Skip to content

loaders

HFLoader

Bases: GlobalStep

Class to load a dataset using the Hugging Face datasets library. Can use either a HuggingFace tag or a local file.

Caching is disabled as this step does not manipulate the dataset hence no need for caching.

Source code in ragfoundry/processing/dataset_loaders/loaders.py
class HFLoader(GlobalStep):
    """
    Class to load a dataset using the Hugging Face datasets library.
    Can use either a HuggingFace tag or a local file.

    Caching is disabled as this step does not manipulate the dataset hence no need for caching.
    """

    def __init__(self, dataset_config: dict, **kwargs):
        super().__init__(**kwargs)
        self.dataset_config = dataset_config
        self.cache_step = False

    def process(self, dataset_name, datasets, **kwargs):
        datasets[dataset_name] = load_dataset(**self.dataset_config)

LocalLoader

Bases: GlobalStep

Class to load a local dataset, in a JSON format.

Caching is disabled as this step does not manipulate the dataset hence no need for caching.

Source code in ragfoundry/processing/dataset_loaders/loaders.py
class LocalLoader(GlobalStep):
    """

Provided records.
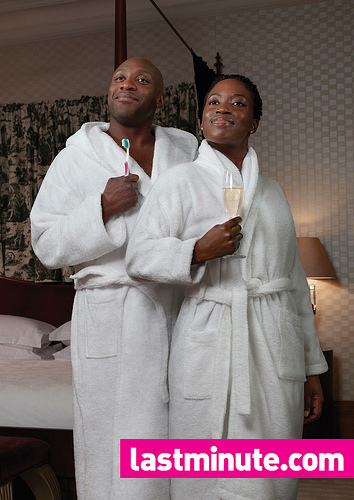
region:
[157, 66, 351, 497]
this is a person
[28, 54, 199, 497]
this is a person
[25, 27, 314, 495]
this is a couple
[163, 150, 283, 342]
this is a white robe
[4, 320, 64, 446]
this is a bed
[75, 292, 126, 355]
a pocket on the bath robe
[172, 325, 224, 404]
a pocket on the bath robe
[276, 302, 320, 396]
a pocket on the bath robe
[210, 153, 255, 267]
this is a glass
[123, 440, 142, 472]
The letter is white.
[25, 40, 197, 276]
The man holding a toothbrush.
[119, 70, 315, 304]
The woman is holding a drink.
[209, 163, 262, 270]
The glass is clear.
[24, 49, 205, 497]
The man is wearing a white bathrobe.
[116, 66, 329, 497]
The woman is wearing a white bathrobe.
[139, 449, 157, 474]
The letter is white.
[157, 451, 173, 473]
The letter is white.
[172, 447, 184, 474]
The letter is white.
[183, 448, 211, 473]
The letter is white.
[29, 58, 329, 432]
man and woman wearing white bathrobes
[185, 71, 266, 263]
one woman holding champagne glass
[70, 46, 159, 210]
man holding one toothbrush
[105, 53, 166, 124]
black man with bald head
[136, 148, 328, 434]
long white bathrobe with pockets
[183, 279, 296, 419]
white terry cloth bathrobe belt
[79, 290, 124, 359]
one rectangular shaped bathrobe pocket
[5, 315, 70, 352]
edges of two white pillows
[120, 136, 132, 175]
one pink and white toothbrush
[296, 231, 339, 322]
partial view of illuminated lamp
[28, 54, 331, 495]
two people posing in white robes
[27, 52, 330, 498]
two people standing while wearing white robes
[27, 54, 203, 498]
man in a white robe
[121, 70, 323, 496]
woman in a robe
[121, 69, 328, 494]
woman in a white rob holding a glass of champagne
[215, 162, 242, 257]
glass of champagne in a woman's hand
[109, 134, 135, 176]
toothbrush in a man's hand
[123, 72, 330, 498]
woman holding a glass of champagne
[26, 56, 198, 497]
man in a robe holding a toothbrush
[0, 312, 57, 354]
white pillow on a bed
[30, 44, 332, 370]
a man and a woman in white bath robes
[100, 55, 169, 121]
a head of a man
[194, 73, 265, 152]
a head of a woman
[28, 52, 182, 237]
a man holding a toothbrush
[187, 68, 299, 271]
a woman holding a wine glass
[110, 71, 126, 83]
the eye of a man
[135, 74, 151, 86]
the eye of a man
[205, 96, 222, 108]
the eye of a woman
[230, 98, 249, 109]
the eye of a woman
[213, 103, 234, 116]
the nose of a woman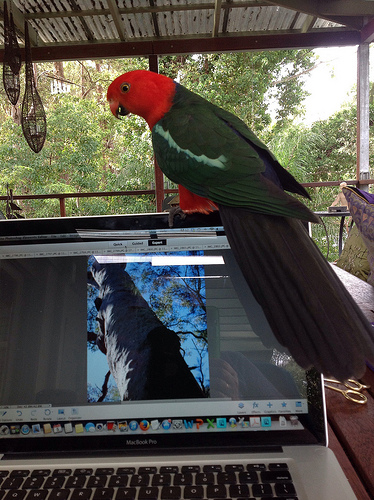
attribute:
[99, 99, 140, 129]
beak — red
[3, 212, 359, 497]
laptop —  white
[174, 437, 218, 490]
buttons —  black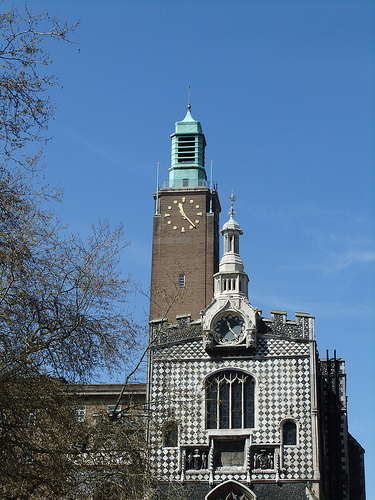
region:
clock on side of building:
[162, 195, 203, 236]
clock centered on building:
[207, 303, 248, 348]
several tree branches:
[0, 246, 124, 483]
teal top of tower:
[161, 110, 212, 187]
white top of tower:
[210, 187, 251, 301]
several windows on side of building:
[199, 366, 261, 437]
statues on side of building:
[180, 445, 210, 466]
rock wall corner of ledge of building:
[260, 298, 314, 335]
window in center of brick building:
[176, 267, 188, 289]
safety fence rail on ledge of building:
[159, 176, 204, 187]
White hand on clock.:
[228, 328, 238, 342]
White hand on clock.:
[224, 320, 234, 329]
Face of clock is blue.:
[220, 323, 255, 349]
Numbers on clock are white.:
[219, 314, 252, 360]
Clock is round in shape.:
[220, 307, 260, 365]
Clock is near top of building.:
[205, 305, 257, 357]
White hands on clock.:
[167, 200, 215, 252]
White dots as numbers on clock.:
[165, 195, 213, 242]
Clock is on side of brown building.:
[160, 194, 204, 241]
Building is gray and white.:
[274, 373, 301, 403]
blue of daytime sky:
[0, 2, 372, 477]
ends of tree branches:
[21, 8, 98, 236]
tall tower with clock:
[150, 82, 220, 316]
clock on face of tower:
[164, 196, 201, 232]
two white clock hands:
[177, 203, 195, 228]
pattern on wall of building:
[153, 360, 312, 478]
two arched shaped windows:
[162, 416, 300, 449]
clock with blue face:
[217, 316, 243, 340]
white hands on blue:
[224, 319, 239, 339]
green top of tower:
[176, 106, 206, 124]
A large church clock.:
[163, 191, 204, 232]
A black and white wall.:
[145, 333, 313, 485]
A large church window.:
[204, 367, 256, 432]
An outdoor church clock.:
[210, 308, 247, 346]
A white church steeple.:
[212, 190, 249, 296]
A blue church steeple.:
[165, 84, 215, 189]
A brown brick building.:
[151, 188, 220, 321]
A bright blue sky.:
[0, 0, 373, 498]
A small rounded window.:
[162, 420, 179, 450]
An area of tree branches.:
[0, 0, 228, 498]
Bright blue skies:
[151, 23, 294, 91]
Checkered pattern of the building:
[265, 366, 301, 410]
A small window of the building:
[281, 420, 297, 446]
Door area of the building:
[215, 438, 241, 465]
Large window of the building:
[211, 377, 247, 425]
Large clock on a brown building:
[163, 196, 205, 232]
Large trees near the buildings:
[1, 219, 130, 386]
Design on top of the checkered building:
[221, 189, 250, 309]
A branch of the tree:
[114, 365, 128, 416]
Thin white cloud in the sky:
[315, 226, 367, 265]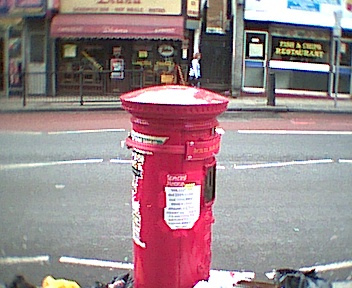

What the task requires. Extract word for word the passage of the loaders documentation above that begins at the words "Skip to content" and stops after the words "library. Can use either a HuggingFace tag or a local file.".

Solution for this task.
Skip to content

loaders

HFLoader

Bases: GlobalStep

Class to load a dataset using the Hugging Face datasets library. Can use either a HuggingFace tag or a local file.